_Brief_:
In the passage about Joseph and his brothers, what does Judah offer to do when Joseph announces that Benjamin will be detained?

They had come a first time to beg for grain, and Joseph, now the most powerful man in Egypt, had warned them that they would not be supplied with it a second time unless they brought with them their youngest brother, Benjamin. Besides Joseph, Benjamin is the only other son of Jacob by his most cherished wife, Rachel.

The famine becomes so serious that the brothers come back, this time with Benjamin. On Joseph’s orders a precious cup that belongs to him is placed in Benjamin’s bag. When the eleven brothers are searched on their way back to Palestine, the youngest appears guilty of theft and Joseph announces he will be detained. At this point, Judah, one of the ten brothers, offers to take Benjamin’s place as a prisoner of Joseph, for fear, he says, that his father might die of grief. This dedication of Judah stands in symmetrical opposition to the original deed of collective violence which it cancels out and reveals. As he hears Judah, Joseph is moved to tears and identifies himself.

Unique in many of its features, of course, this story is nevertheless typical of the Bible in the sense that it exemplifies its counter-mythical thrust in the treatment of victimage. This thrust is also present not only in other similar stories, but in countless other texts that espouse the perspective of the victim rather than the mythical perspective of the persecutors, such as the penitential psalms or the book of Job.

Prophetic inspiration focuses on the revelation of victimage and the famous songs of the Servant in Second Isaiah constitute its summit; they provide a complete revelation of collective victimage as the founding mechanism of human culture. The responsibility for the victim’s death is placed squarely upon the community even though in other parts of the same text God is presented as responsible. The same ambiguity or even contradiction remains in Christian theology but not in the text of the Gospels, which replaces the violent God of the past with a nonviolent one whose demand is for nonviolence rather than sacrifice. The Christ of the Gospels dies against sacrifice, and through his death, he reveals its nature and origin by making sacrifice unworkable, at least in the long run, and bringing sacrificial culture to an end. The word “sacrifice” is not important in itself, but the singularity of the Passion is obscured if the same word is used for the Passion and for what takes place in sacrificial rituals. Can we use the same word for the deed that is committed at the beginning of Joseph’s story, when the eleven brothers expel their own brother, and for Judah’s willingness to die, if necessary, in order to prevent the sacrifice of his brother?

_Dataset content_:

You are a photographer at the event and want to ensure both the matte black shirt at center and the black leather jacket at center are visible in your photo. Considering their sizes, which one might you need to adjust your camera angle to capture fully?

_Completed task_:
Judah offers to take Benjamin's place as Joseph's prisoner.